Families battling to save their homes on a council estate from demolition have gone on the attack.

Backed by Keighley MP Ann Cryer, residents of the Carr Bank estate at East Morton are seeking evidence to prove Bradford Council was negligent.

They hope to show their homes are unsound because the council failed to carry out promised repairs.

Mrs Cryer was away from her office, but a spokesman said: "Ann says she is happy to stand with residents, but that we need to get some structural evidence on our side as well. If we can show that had this (work) been done a year ago, or when promised two years ago, the houses wouldn't be like they are today -- the neglect is on the council's part."

Lynne Greenham, who also lives on the estate, said she was prepared to do all she could to save her own and her neighbours' homes.

Residents had been told a structural engineer, working on behalf of Bradford Council, deemed 18 homes structurally unsound and should be repaired or demolished within the year.

Bradford Council said it could not fund repairs estimated to cost £34,000 per home so would have to opt for demolition.

The council would make alternative arrangements for those losing homes.

But residents are seeking a second opinion from a survey to be carried out by another structural engineer appointed by the Tenants' Association.

Mrs Greenham said: "At the moment we're in limbo until we get the second report back.
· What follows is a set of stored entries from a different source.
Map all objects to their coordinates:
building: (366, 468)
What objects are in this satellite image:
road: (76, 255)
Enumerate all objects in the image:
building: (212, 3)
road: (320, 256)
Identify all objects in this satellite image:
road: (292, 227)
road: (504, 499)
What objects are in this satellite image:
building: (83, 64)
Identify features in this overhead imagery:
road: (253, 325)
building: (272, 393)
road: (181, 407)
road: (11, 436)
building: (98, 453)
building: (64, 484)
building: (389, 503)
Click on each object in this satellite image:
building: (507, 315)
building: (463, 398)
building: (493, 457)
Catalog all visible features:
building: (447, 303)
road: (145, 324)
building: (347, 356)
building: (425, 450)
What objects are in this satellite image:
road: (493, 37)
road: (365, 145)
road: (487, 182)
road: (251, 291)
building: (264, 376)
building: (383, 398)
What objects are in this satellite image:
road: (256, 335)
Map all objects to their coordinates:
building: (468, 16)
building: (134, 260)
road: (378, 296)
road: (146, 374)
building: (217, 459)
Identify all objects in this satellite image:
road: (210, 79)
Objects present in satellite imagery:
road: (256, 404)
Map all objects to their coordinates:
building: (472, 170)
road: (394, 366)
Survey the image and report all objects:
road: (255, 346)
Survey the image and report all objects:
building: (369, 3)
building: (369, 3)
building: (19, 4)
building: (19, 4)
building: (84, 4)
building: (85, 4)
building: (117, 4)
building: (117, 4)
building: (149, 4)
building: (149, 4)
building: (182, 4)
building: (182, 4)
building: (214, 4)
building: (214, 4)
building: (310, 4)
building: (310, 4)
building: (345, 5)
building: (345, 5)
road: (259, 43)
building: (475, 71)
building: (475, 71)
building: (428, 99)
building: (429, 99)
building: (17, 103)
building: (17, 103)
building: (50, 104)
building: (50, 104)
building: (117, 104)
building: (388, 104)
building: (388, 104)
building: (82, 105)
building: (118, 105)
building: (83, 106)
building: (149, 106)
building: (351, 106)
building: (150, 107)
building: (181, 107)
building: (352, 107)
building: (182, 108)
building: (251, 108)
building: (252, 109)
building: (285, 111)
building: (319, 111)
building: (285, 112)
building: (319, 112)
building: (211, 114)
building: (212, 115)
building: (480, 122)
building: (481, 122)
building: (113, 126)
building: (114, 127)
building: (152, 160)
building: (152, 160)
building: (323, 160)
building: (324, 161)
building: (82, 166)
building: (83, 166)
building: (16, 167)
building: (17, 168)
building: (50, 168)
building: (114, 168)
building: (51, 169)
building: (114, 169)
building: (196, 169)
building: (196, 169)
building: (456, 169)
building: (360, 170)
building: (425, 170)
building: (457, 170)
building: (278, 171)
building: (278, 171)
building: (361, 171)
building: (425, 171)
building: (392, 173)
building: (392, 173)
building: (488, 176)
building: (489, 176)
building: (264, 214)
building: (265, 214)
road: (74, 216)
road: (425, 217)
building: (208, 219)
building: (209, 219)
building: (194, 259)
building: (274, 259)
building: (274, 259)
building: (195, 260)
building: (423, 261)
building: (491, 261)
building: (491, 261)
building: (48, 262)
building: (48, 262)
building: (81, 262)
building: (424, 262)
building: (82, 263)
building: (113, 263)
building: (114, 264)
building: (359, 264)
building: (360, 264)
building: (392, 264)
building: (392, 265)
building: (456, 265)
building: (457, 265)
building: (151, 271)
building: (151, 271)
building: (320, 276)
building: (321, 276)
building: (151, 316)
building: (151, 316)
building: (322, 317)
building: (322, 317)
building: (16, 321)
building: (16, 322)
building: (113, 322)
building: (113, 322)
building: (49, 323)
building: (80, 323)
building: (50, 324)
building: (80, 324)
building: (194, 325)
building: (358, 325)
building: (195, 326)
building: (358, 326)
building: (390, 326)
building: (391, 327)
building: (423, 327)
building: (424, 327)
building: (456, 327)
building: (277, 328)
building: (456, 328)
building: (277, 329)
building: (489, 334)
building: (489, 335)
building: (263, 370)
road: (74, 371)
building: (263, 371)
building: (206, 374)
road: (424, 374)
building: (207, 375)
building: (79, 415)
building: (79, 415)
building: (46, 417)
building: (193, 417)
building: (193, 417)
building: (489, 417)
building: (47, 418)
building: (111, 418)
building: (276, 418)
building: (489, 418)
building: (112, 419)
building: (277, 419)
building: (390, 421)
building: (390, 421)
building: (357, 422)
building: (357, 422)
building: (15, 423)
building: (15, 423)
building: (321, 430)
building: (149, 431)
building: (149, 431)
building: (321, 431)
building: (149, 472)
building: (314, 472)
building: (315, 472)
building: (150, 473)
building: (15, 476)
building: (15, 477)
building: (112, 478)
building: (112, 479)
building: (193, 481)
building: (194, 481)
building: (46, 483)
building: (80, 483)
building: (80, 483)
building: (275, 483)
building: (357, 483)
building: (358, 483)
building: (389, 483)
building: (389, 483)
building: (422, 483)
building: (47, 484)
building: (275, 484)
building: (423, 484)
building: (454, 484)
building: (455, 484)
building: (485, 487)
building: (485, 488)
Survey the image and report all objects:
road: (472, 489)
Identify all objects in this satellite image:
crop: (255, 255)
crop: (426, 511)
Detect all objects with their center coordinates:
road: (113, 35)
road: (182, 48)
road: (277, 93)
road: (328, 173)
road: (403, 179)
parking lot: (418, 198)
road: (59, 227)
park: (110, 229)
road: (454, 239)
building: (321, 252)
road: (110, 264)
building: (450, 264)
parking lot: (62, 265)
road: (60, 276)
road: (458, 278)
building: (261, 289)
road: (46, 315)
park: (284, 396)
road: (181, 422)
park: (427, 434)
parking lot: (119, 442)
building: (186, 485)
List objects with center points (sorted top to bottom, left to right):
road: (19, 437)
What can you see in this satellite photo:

There's only one place in the country that tests concrete, and they've not been to test the samples yet.

"A letter from Mrs Cryer was waiting for me when I returned from holiday. It gives us even more hope."

Vital advice will come from Fay Searle, of Ashwell, Hertfordshire, where houses of the same Airey design came under threat for the same reasons.

Residents there saved their homes with a high profile campaign and the services of a builder who repaired the houses for a fraction of the council's estimated cost.

Mrs Searle sent step by step records of Ashwell's 1992-3 campaign to the KN, which this week arranged to hand them over to Mrs Greenham.

She said: "It gives us a head start because I didn't really know where to go apart from Mrs Cryer and looking for European funding."